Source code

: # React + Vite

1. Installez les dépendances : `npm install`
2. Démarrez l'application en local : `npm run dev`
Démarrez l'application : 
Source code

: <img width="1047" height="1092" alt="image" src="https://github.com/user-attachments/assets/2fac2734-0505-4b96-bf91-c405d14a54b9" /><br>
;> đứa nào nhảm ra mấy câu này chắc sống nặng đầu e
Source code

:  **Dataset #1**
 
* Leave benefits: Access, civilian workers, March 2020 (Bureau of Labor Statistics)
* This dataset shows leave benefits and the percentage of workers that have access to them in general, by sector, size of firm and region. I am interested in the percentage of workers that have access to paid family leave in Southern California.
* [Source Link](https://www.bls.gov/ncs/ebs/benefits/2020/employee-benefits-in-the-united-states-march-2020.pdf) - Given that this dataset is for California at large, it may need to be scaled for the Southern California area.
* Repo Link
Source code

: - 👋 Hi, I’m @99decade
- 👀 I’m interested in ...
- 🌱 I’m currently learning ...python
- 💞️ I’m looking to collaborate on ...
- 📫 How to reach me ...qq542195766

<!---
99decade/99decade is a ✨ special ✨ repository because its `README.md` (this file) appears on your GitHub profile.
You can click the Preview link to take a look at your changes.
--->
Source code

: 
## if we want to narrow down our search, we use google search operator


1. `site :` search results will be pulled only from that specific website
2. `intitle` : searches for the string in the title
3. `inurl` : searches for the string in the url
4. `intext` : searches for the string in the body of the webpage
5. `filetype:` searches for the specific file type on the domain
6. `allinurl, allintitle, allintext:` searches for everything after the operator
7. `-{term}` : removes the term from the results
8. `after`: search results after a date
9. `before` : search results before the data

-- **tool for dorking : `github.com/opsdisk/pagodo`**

...

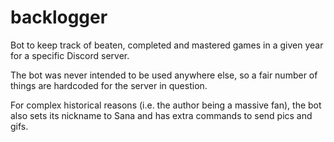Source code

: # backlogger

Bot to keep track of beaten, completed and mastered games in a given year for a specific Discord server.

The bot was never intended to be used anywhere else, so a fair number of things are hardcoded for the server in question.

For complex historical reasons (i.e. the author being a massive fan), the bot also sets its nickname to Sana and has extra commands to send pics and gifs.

→ **TASK DETAILS**
Would you print exactly and only the lines of the material above that run from the line with "of the webpage" through the line with "-- **tool for", both included?

→ **OUTPUT OF THE EXERCISE**
4. `intext` : searches for the string in the body of the webpage
5. `filetype:` searches for the specific file type on the domain
6. `allinurl, allintitle, allintext:` searches for everything after the operator
7. `-{term}` : removes the term from the results
8. `after`: search results after a date
9. `before` : search results before the data

-- **tool for dorking : `github.com/opsdisk/pagodo`**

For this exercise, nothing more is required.